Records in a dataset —
"""
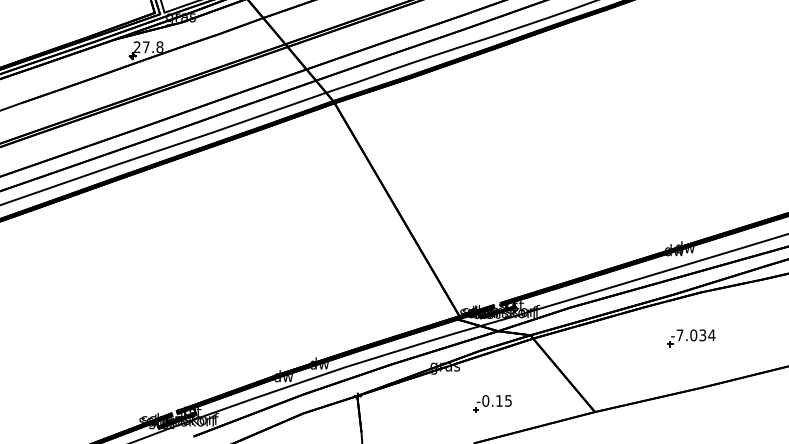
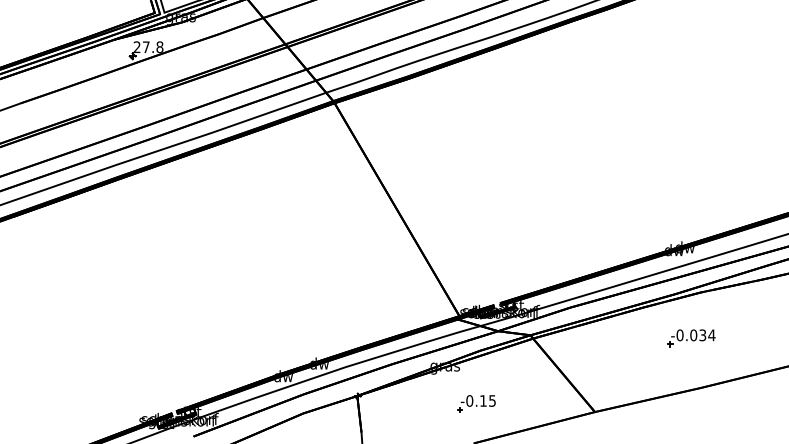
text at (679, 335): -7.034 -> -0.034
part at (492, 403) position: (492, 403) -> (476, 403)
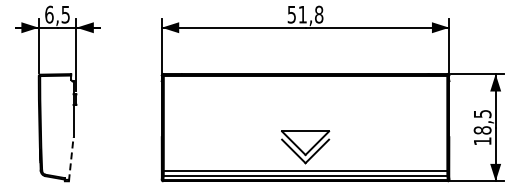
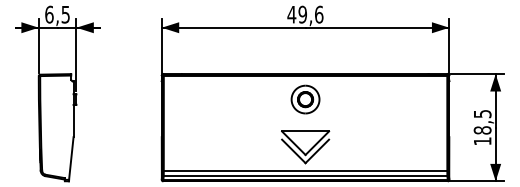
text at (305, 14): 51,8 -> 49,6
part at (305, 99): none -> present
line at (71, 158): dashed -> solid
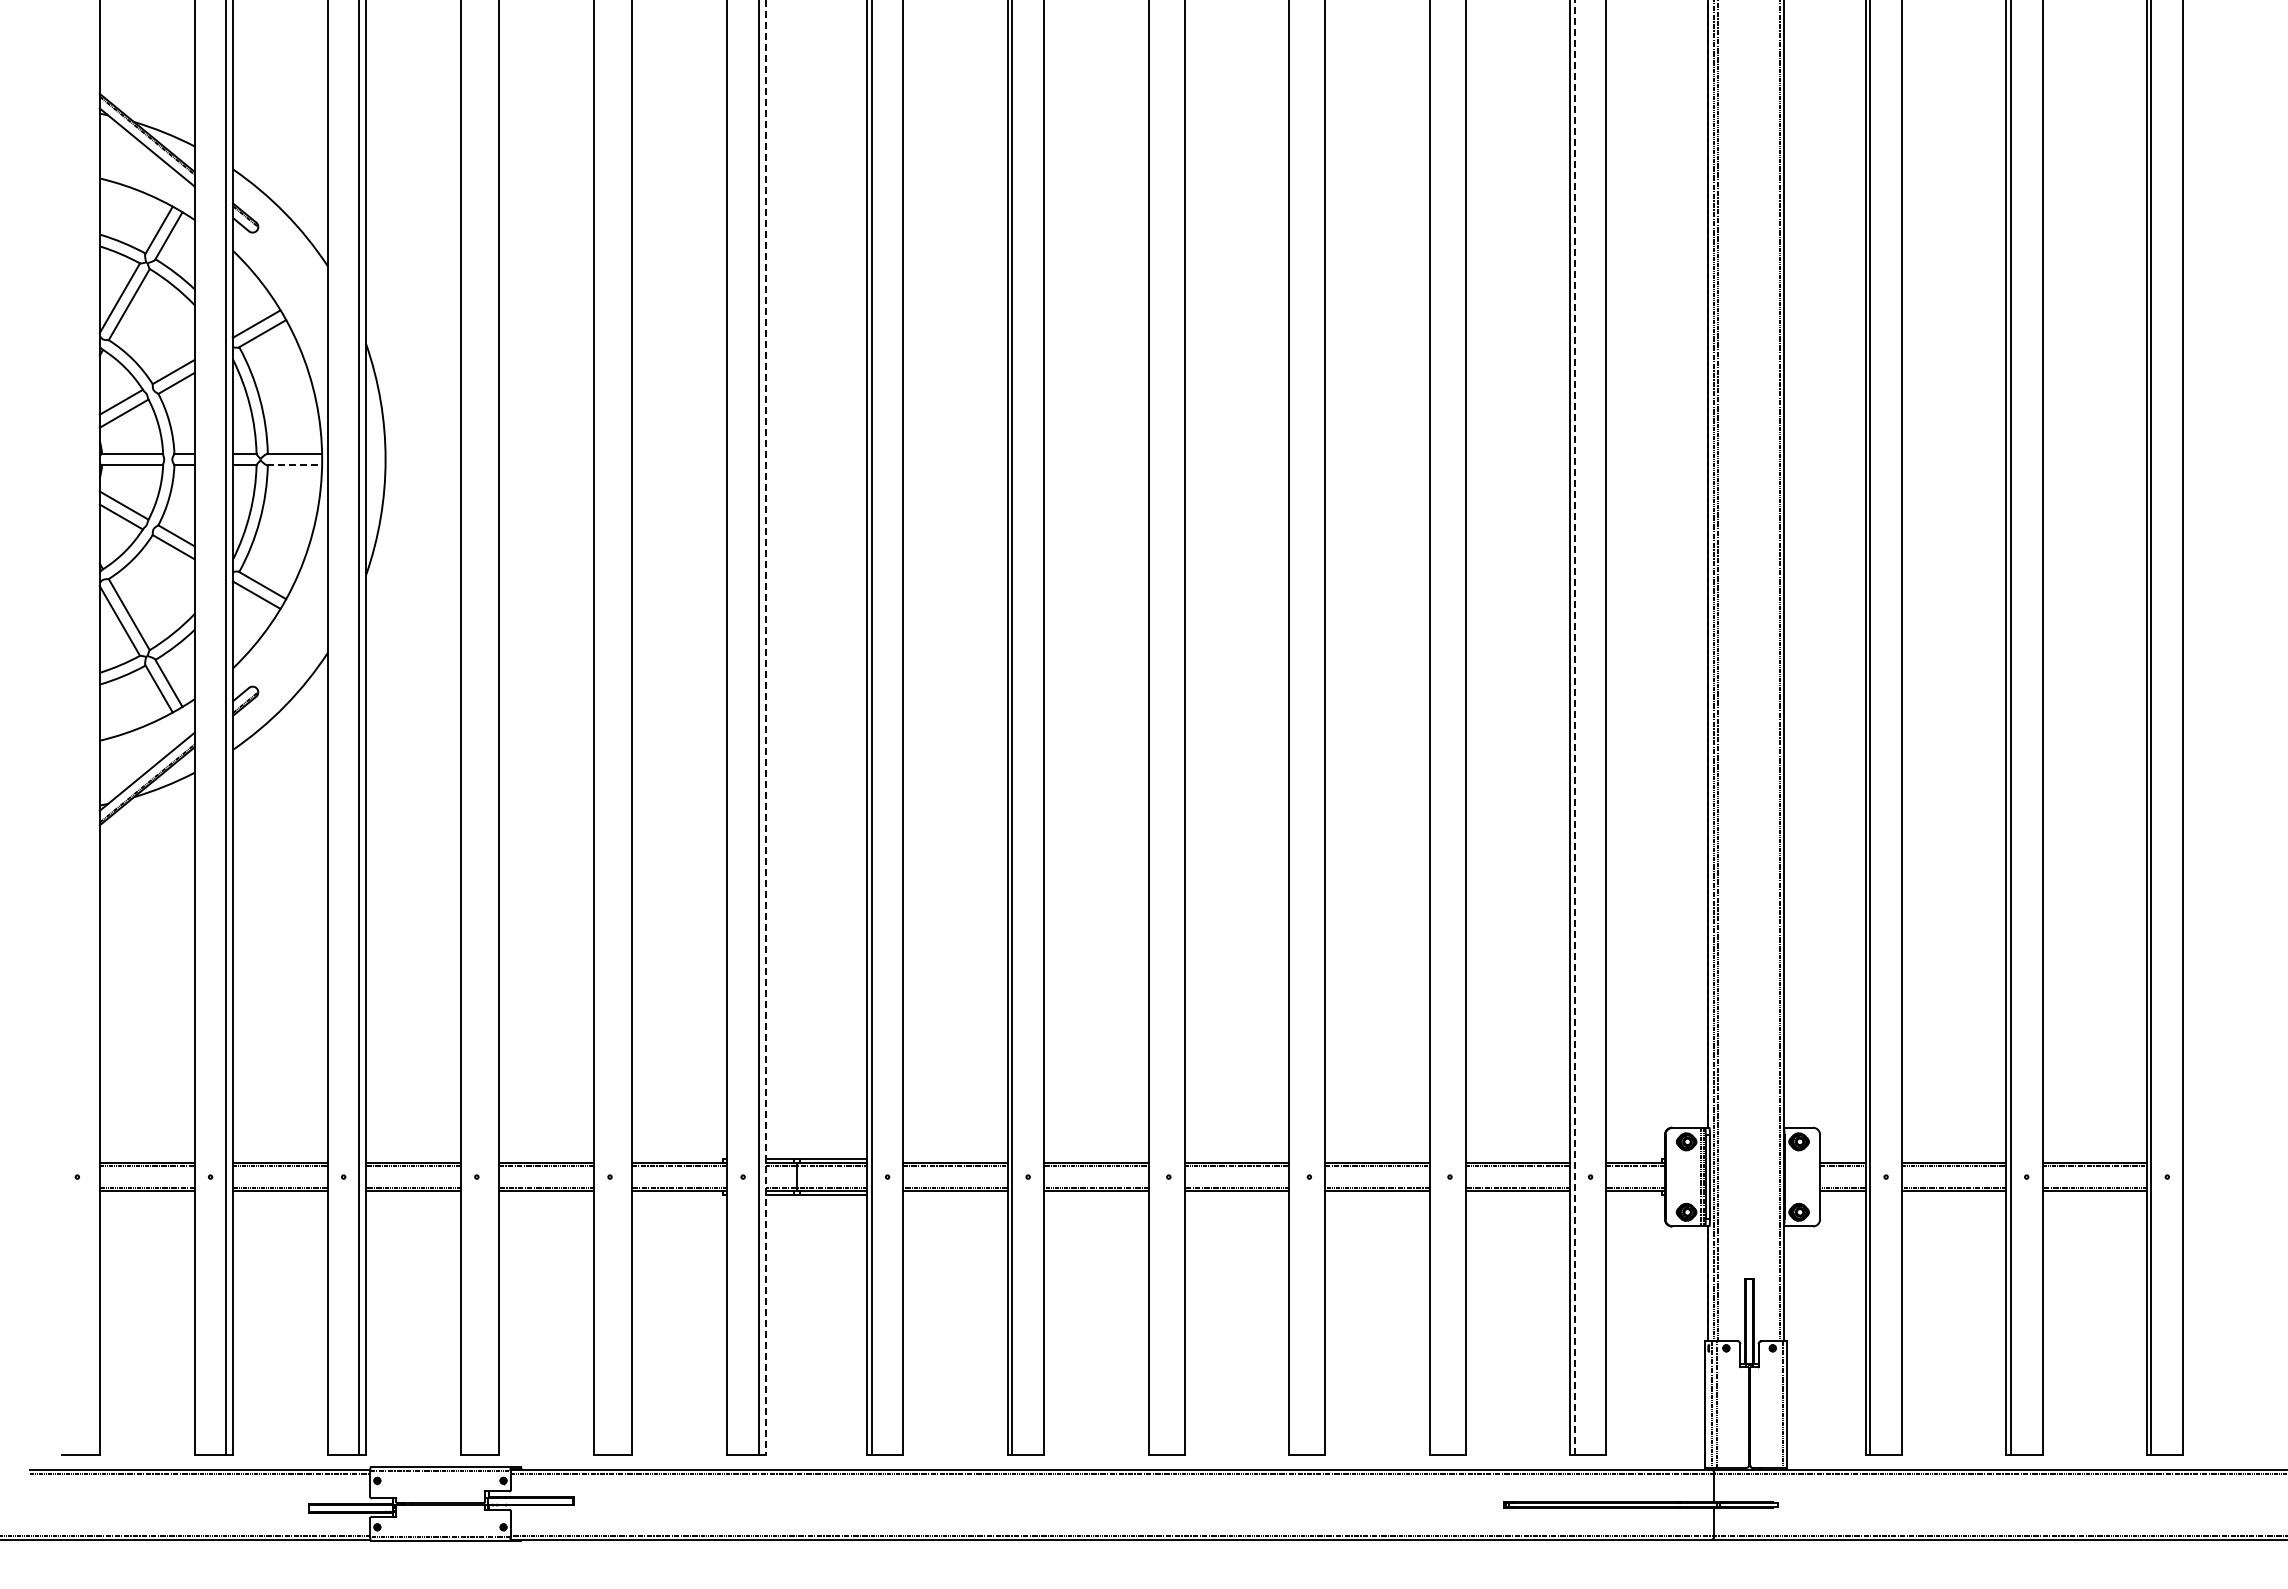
"""
WHAT THE TASK REQUIRES — Rewrite every line of the listing with "part" swapped for "component" and everything else left unchanged, omitting the pictures.

EXERCISE RESPONSE —
text at (679, 335): -7.034 -> -0.034
component at (492, 403) position: (492, 403) -> (476, 403)
text at (305, 14): 51,8 -> 49,6
component at (305, 99): none -> present
line at (71, 158): dashed -> solid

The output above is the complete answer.